Id. Here, the Board denied Mendieta-Morales’s application for cancellation of removal
based solely on a discretionary determination that he failed to establish the requisite
“exceptional and extremely unusual hardship” to his American born daughters, see 8
U.S.C. § 1229b(b)(1)(D), and, thus, we lack jurisdiction to review the final order of
removal.
Mendieta-Morales claims that we have jurisdiction to review the denial of his
motion to remand. Although we generally have jurisdiction to review a motion to
remand (treated the same as a motion to reopen), see Shardar v.
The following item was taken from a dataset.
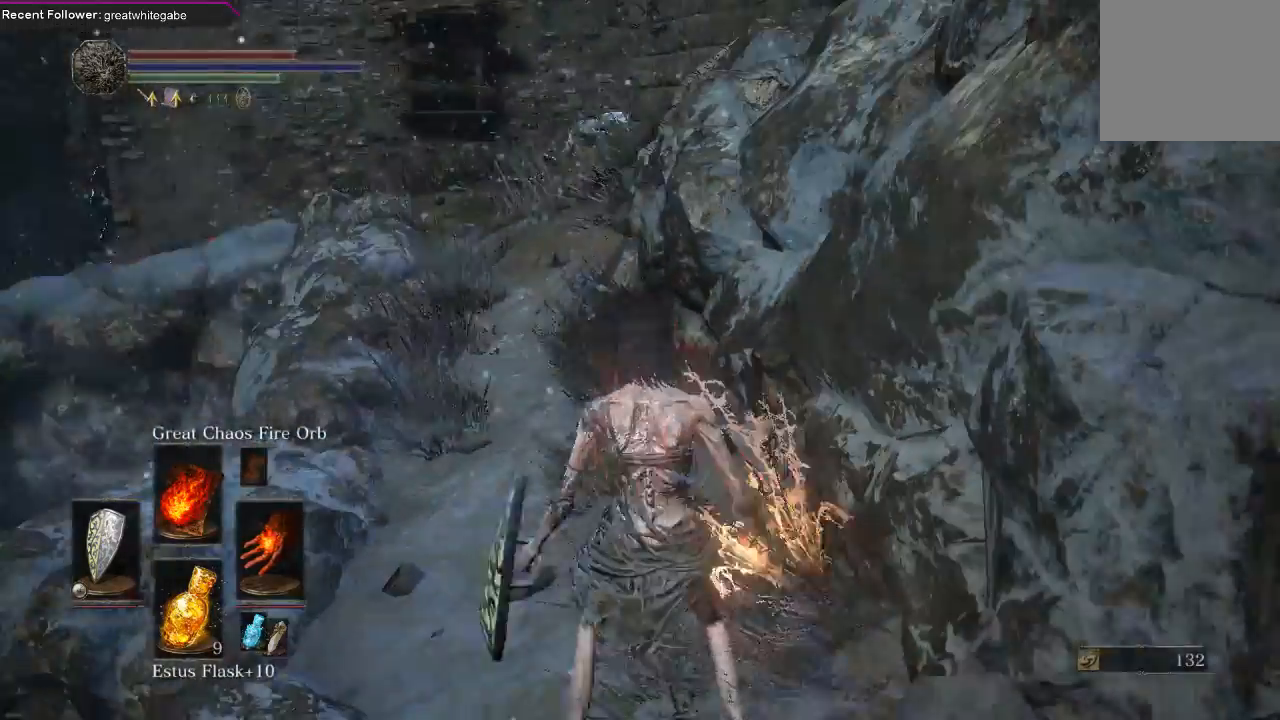
{"buttons": ["L1"], "left_stick": "up-left", "right_stick": "center", "events": [[67, "right_stick", "center"], [100, "L1", "down"], [100, "left_stick", "center"], [167, "R3", "down"], [267, "R3", "up"], [433, "left_stick", "left"], [500, "left_stick", "up-left"]]}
Ashcroft, 382 F.3d 318,
324-25 (3d Cir. 2004), we lack jurisdiction to review the motion to remand in Mendieta-
Morales’s case because the issue presented by it is essentially the same discretionary
hardship issue originally decided. See Fernandez v. Gonzales, 439 F.3d 592, 600 (9th
Cir. 2006); Martinez-Maldonaldo v. Gonzales, 437 F.3d 679, 683 (7th Cir. 2006).
Accordingly, we will dismiss for lack of jurisdiction the petition for review of the
Board’s order affirming the IJ’s discretionary cancellation of removal and denying
Mendieta-Morales’s motion to remand.